#### Required work:
Copy every line of the data below exactly, leaving out the pictures.

+++

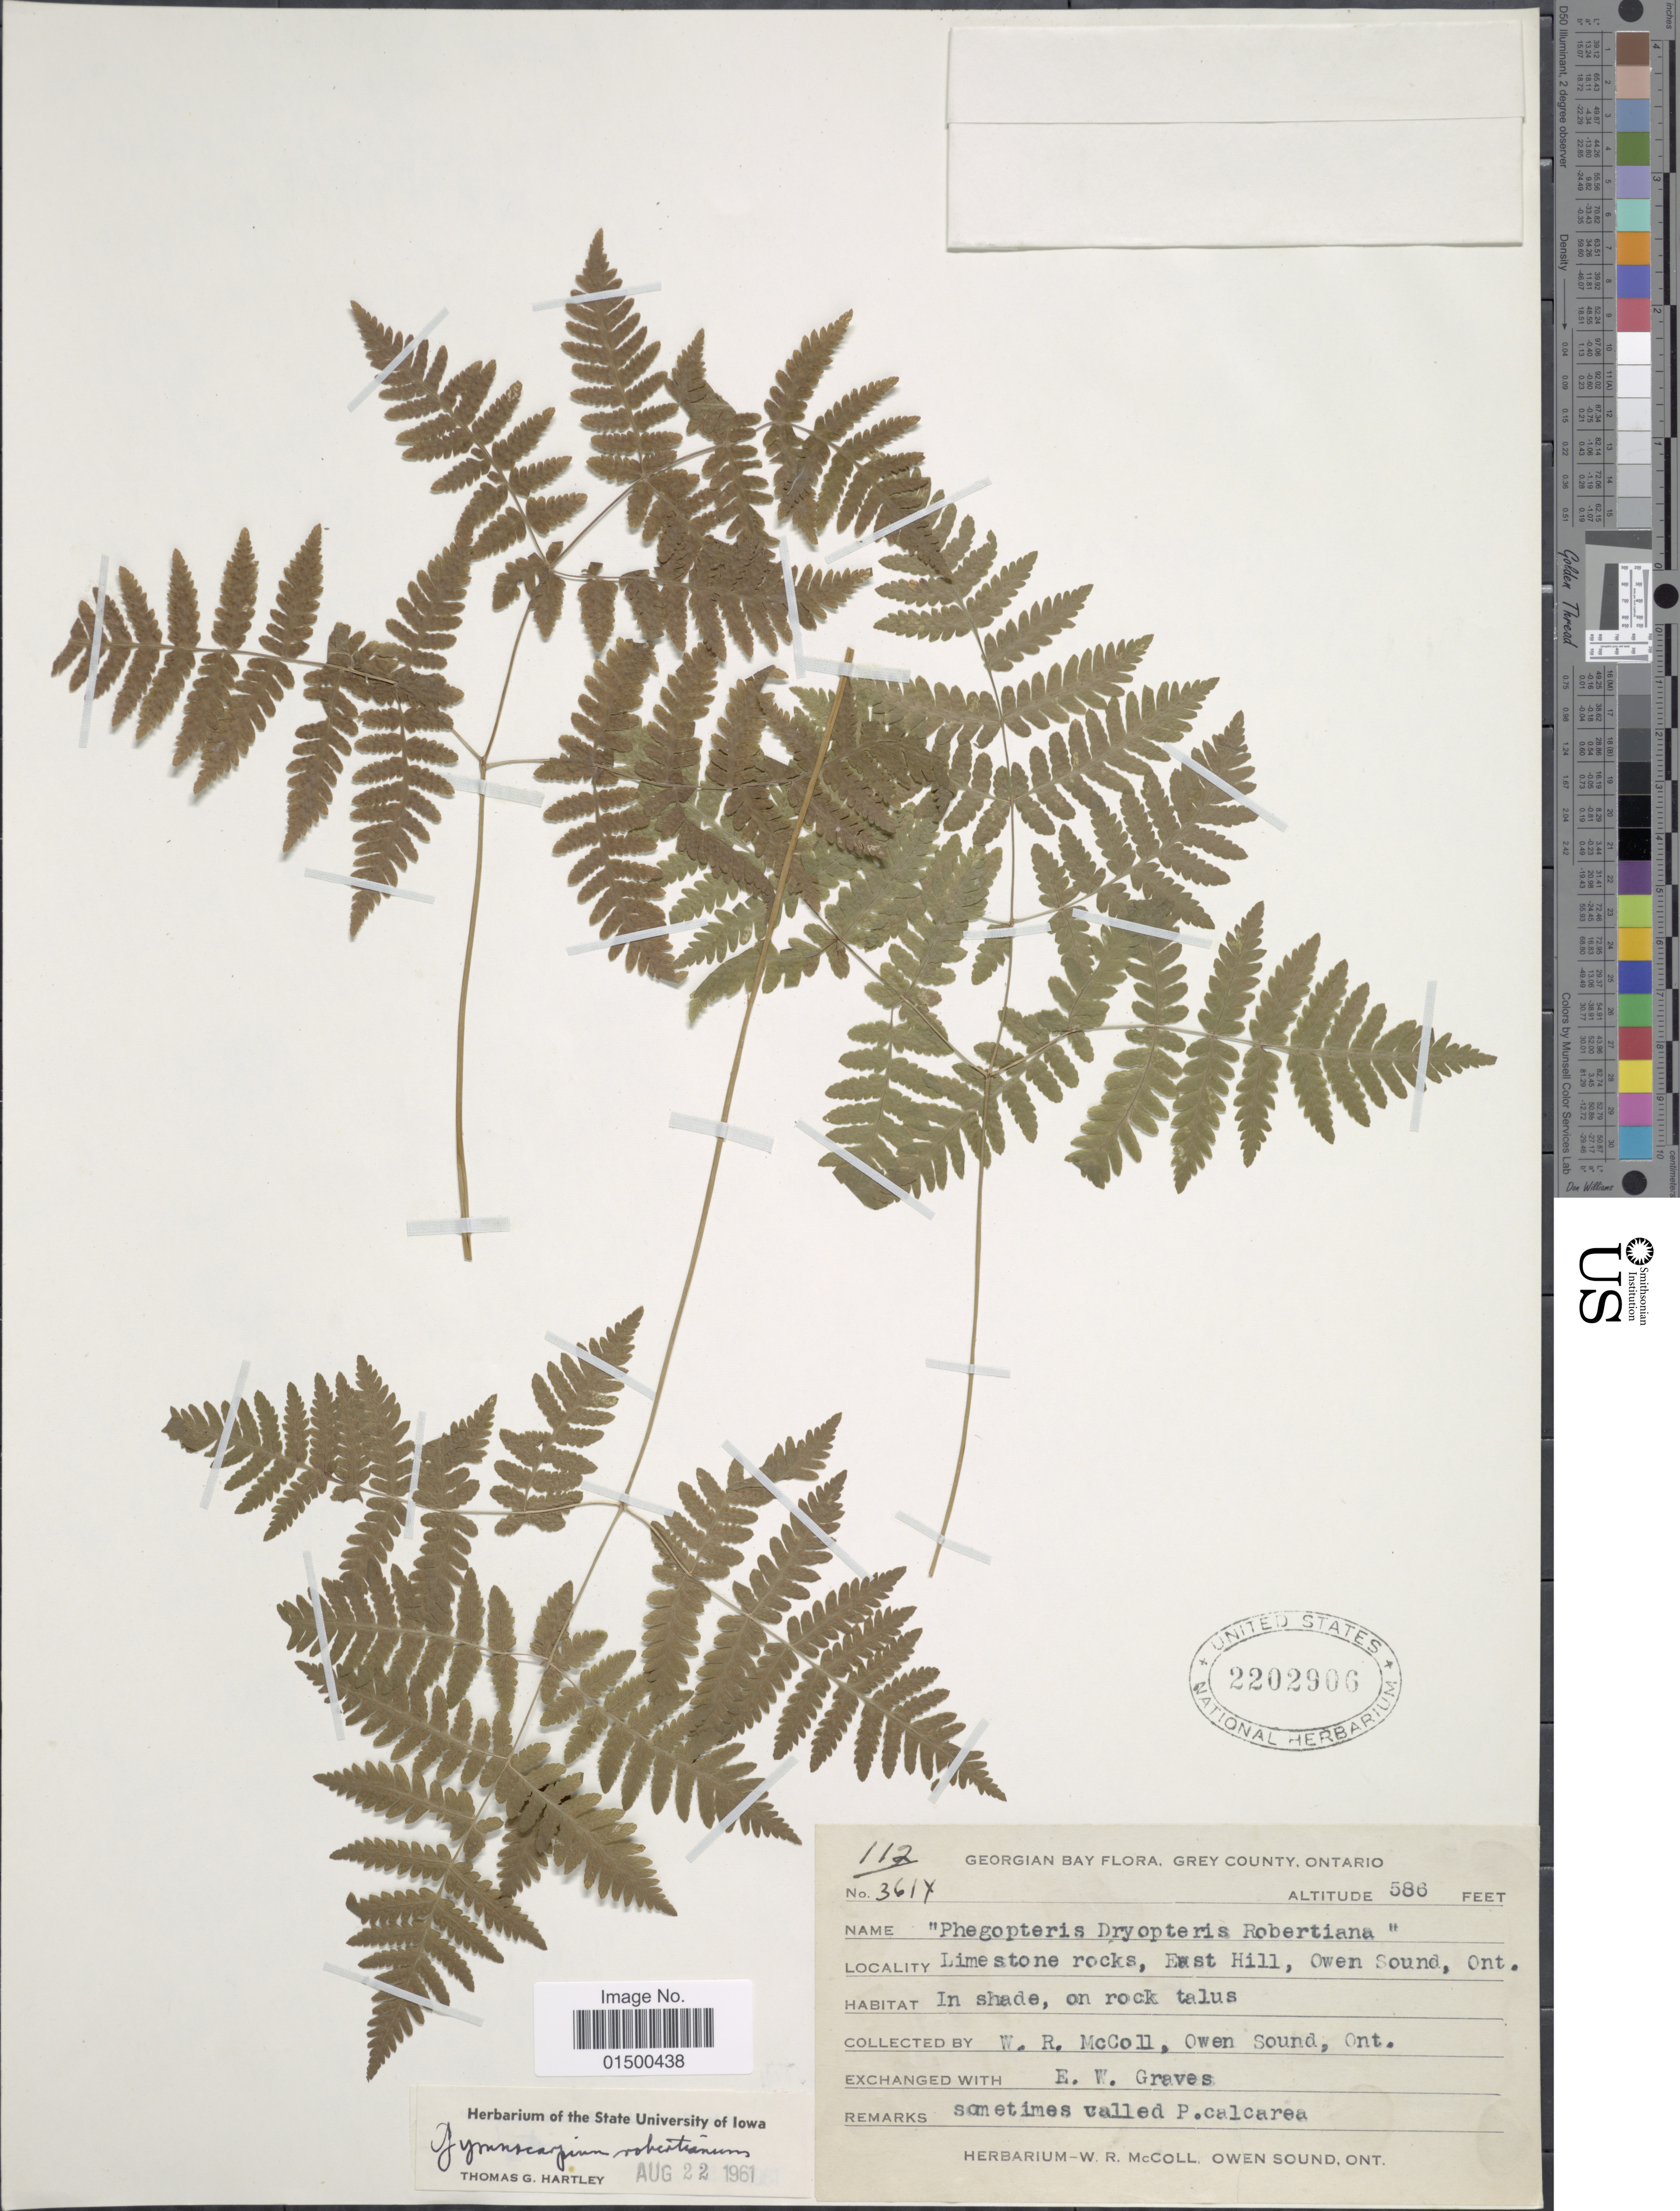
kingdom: Plantae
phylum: Tracheophyta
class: Polypodiopsida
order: Polypodiales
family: Cystopteridaceae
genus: Gymnocarpium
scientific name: Gymnocarpium robertianum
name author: (Hoffm.) Newman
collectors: W. McColl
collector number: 112/361y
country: Canada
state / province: Ontario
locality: Georgian Bay, Grey County, Limestone rocks, East Hill, Owen Sound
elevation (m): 179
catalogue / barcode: US 2202906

+++

#### Completed task:
kingdom: Plantae
phylum: Tracheophyta
class: Polypodiopsida
order: Polypodiales
family: Cystopteridaceae
genus: Gymnocarpium
scientific name: Gymnocarpium robertianum
name author: (Hoffm.) Newman
collectors: W. McColl
collector number: 112/361y
country: Canada
state / province: Ontario
locality: Georgian Bay, Grey County, Limestone rocks, East Hill, Owen Sound
elevation (m): 179
catalogue / barcode: US 2202906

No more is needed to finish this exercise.